It’s getting towards the end of the best season for leeks. Pretty soon, the big ones will start to realise it’s spring and want to bolt to seed. if you have leeks hanging on in the garden, it’s a good time to use them, before they start developing the hard core they get as they go to seed. Ever since I figured out how to make pastry with olive oil and low fat yoghurt, rather than butter, pies and tarts have become a reasonable midweek regular meal rather than a “sometimes food”, and leek tarts are a good way to use lots of leeks.
My chooks have already realised it’s spring. A good number of my chooks are geriatric. They earn their keep just with their weed clearing, pooing and scratching, and they only lay well for a few months in spring. But when they are all laying, eggs feature in a lot of my cooking.
This is a late Tuesday Night Vego Challenge recipe this week – time just ran away on me. But your fast, easy, healthy, midweek vego recipes are welcome in the comments.
The Recipe:
Makes 6 large muffin sized tarts. Recipe doubles fine.
The Pastry:
Into a food processor or a bowl, put 1 cup of wholemeal plain flour and a good pinch of salt.
Put a couple of good dessertspoons of low fat Greek yoghurt in a cup, then top it up to half full with olive oil. You want it about half and half – ¼ cup of each. You don’t need to mix them.
Tip the cup all at once into the processor or bowl and blitz them together. In a food processor it’s just a couple of seconds, but you can do it just by stirring. Knead just enough to combine into a dough. It needs to be quite moist so don’t add any more flour than necessary, and don’t overwork the dough or it will get tough. Put the dough in a plastic container in the freezer to cool while you make the filling.
The Filling:
Sauté 2 cups of chopped leeks in a little butter or oil (or a mixture of the two). I use the whites and pale green part, and save the dark green leaves for stock.
Use the (unwashed) food processor, or an egg beater to beat together:
- 2 eggs
- ¼ cup white wine (or substitute a squeeze of lemon juice in water, and use ordinary thyme rather than lemon thyme).
- a dessertspoon of lemon thyme
- a good grating of black pepper
Chop 60 grams of low fat feta cheese into tiny cubes and stir them in.
Let the leeks cool a little while you roll out the pastry, then stir them into the egg mix too.
Assembling and Baking:
The pastry is quite fragile. The easiest way to roll it out is to put a sheet of greaseproof paper on your bench top, put the ball of dough on it, and cover with another sheet. Roll the pastry out between the two sheets, turning once or twice to un-wrinkle the paper. You can then peel the top sheet of paper off, cut the dough to fit your muffin tins, flip the lot and peel the other sheet off. Roll the scraps out between the greaseproof paper again.
I have a small bowl that cuts circles of dough the perfect size for my Texan muffin tin, and this recipe makes just enough to fill it. Really though you can make them any size or shape you like.
Grease the baking tins lightly, line with pastry, and spoon in the eggs, cheese and leeks mix.

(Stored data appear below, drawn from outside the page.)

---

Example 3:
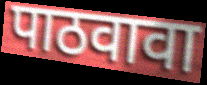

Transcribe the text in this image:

पाठवावा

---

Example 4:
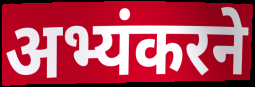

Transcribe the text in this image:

अभ्यंकरने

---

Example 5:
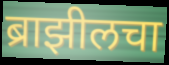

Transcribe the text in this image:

ब्राझीलचा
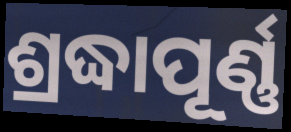
ଶ୍ରଦ୍ଧାପୂର୍ଣ୍ଣ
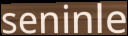
seninle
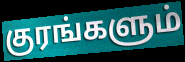
குரங்களும்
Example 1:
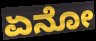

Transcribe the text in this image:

ಏನೋ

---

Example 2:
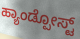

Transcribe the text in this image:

ಹ್ಯಾಂಡ್ಪೋಸ್ಟ್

Bake in a medium oven for around 20 minutes till the pastry is golden. Serve with a salad or steamed vegies on the side.
They look sensational, and I have to try your pastry! I almost never make pastry because I just can’t justify in my head adding all that butter and flour to a meal. I do, however enjoy eating things like quiche for dinner.

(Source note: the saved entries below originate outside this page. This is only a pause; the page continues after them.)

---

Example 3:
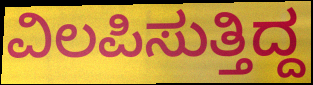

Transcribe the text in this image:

ವಿಲಪಿಸುತ್ತಿದ್ದ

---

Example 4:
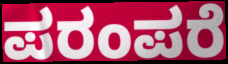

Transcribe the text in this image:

ಪರಂಪರೆ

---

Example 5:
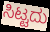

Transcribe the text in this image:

ಸಿಟ್ಟದು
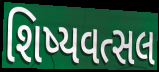
શિષ્યવત્સલ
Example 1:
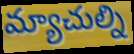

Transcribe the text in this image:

మ్యాచుల్ని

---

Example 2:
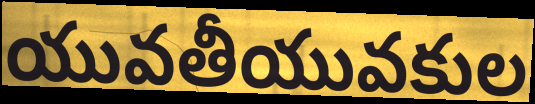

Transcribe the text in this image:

యువతీయువకుల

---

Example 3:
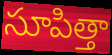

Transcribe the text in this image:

This week I made some boston-style baked beans in the pressure cooker, and a home made soda bread to go with them. They were so tasty I need to make a double batch next time so I can eat the leftovers for breakfast.
Yum, too bad I just used up my last leek. Perhaps I’ll pick some more up at the farmers market this weekend. I’m very interested in your recipe for pastry as well.
My vego meals this week have included Japanese pancakes (a regular in our house) and a soup of root vegetables that we had tonight.
Sarah we love baked beans too, though I do them in the slow cooker rather than the pressure cooker (those things scare me) and sometimes add bacon, though obviously not vego then.
Thanks for this pastry recipe. I have been struggling making pastry for my wheat intolerant son …the spelt flour recipe required too much handling and kept falling apart. I have never thought of making the pastry in the food processor. Inspired to experiment with some gluten free flour and see what I come up with now!
Hi Barbara, try one of the new generation of pressure cookers. They have pressure release valves that stop any risk of those wonderful old stories people have from the 50’s of pressure cookers blowing up and spraying food on the ceiling. They’re expensive, but double as a big stainless steel pot, and they save so much in energy they probably pay for themselves. I treasure mine.
Lovely! I have perennial leeks going mad, and chookie eggs, so this will go on the list to try, thanks Linda!
Thanks for the pastry recipe. Just used it to make little meat pies with some leftover Hungarian Goulash. It made a crunchier, lighter, yummier pastry than my usual flour, butter and water in the food processor. My daughter even made some little crackers with the leftover bits – so that’s a school snack sorted too.